======== DATA FOR REVIEW ========
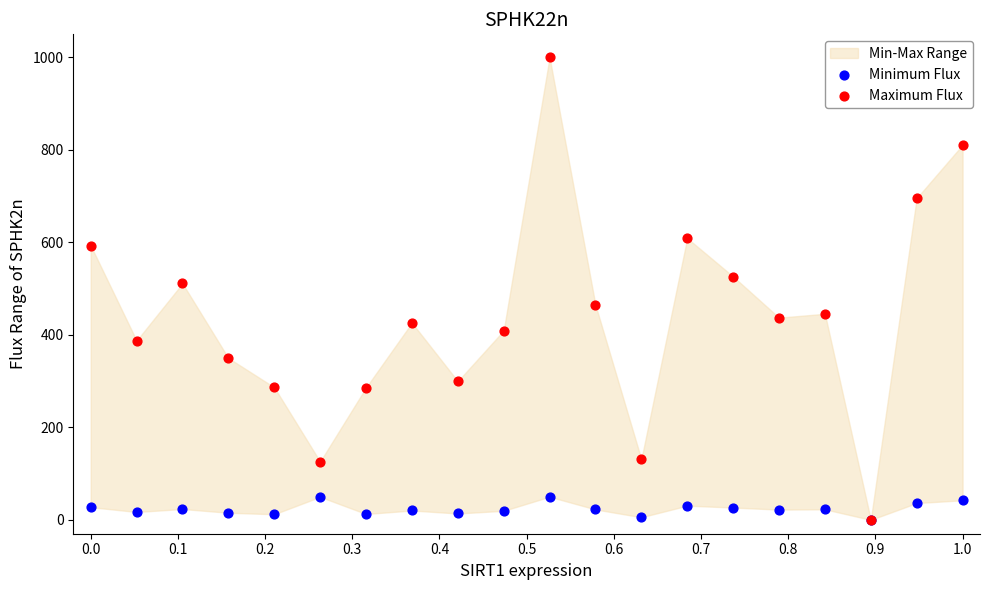

Across all series, what Y value is closest to 500?

511.3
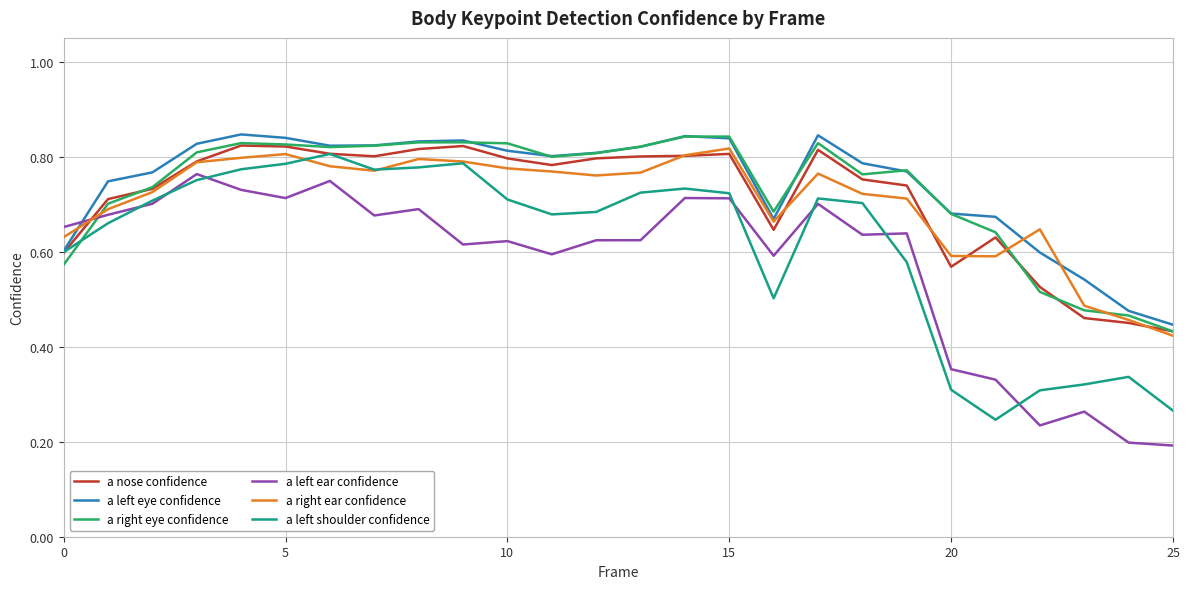

True or false: a right eye confidence has more than 2 interior local peaks.

True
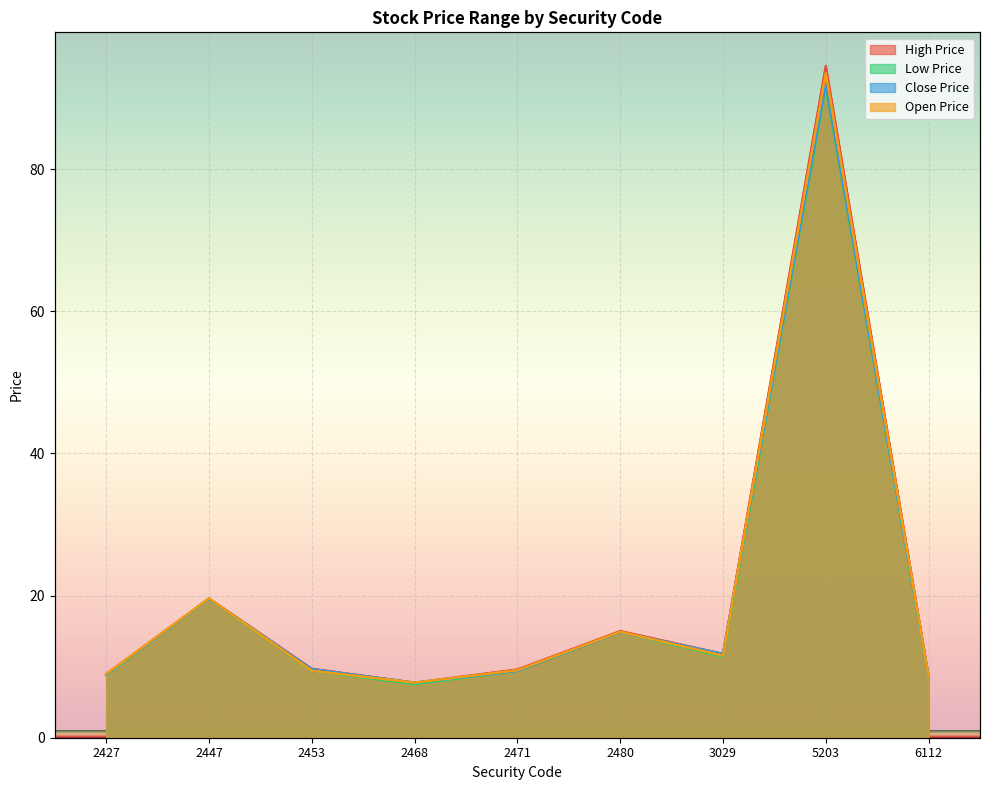

True or false: High Price and Close Price cross at least once.

False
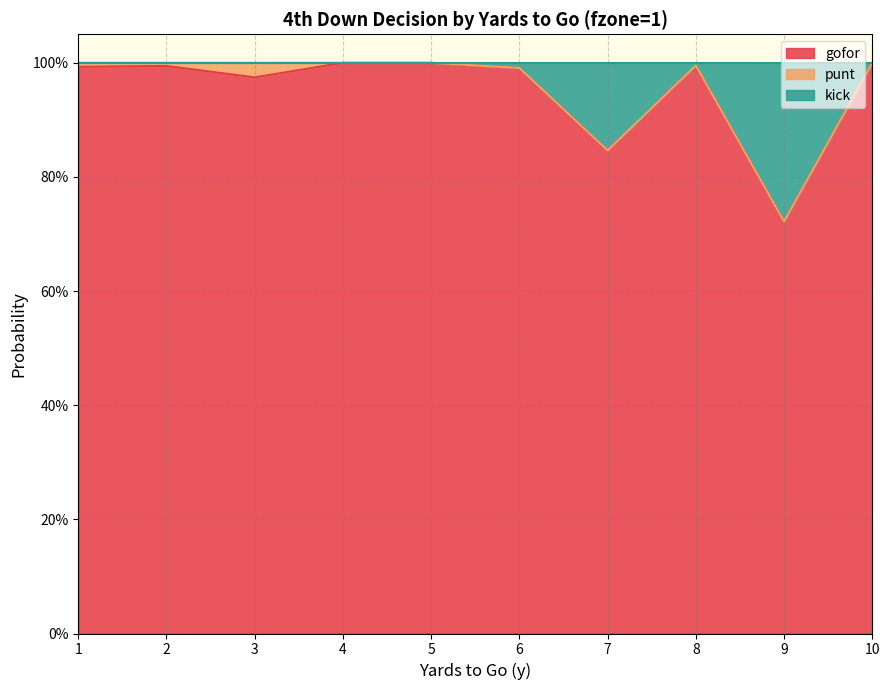

Read the kick value at 3.

1.0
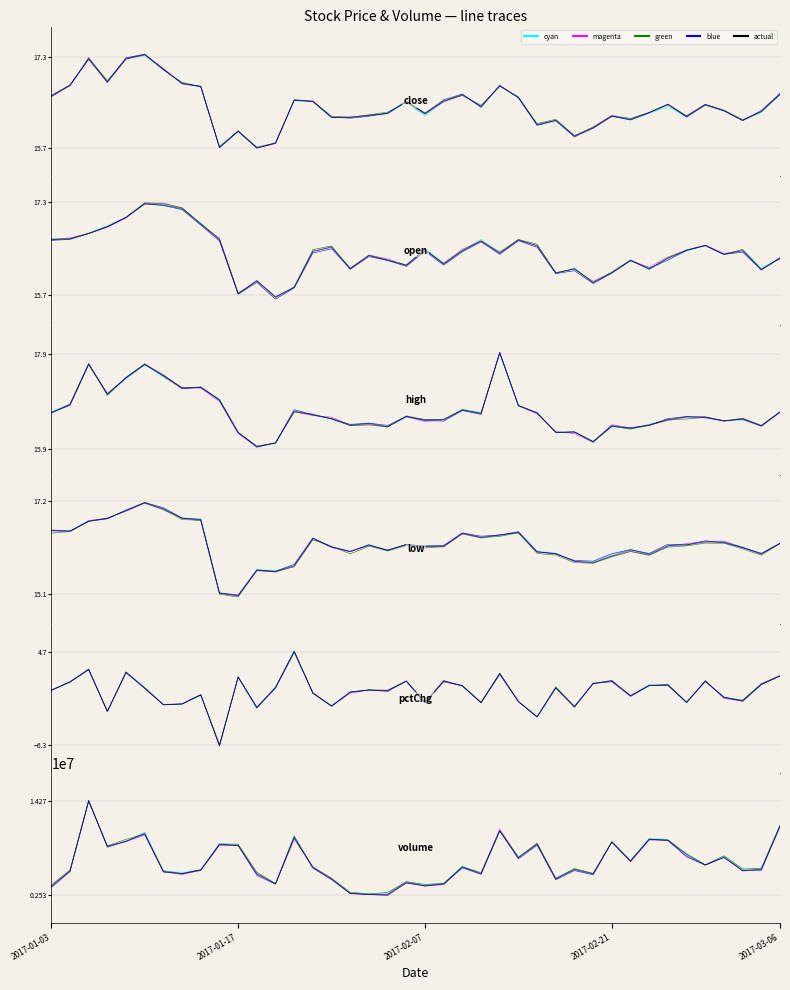

What is the maximum value shown in the chart?

14267171.0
========
→ **WORK ORDER**: Count the lines of the data above that contain the string "True", treating uppercase and lowercase as different. Give only the number.

→ **RESPONSE BELOW**: 3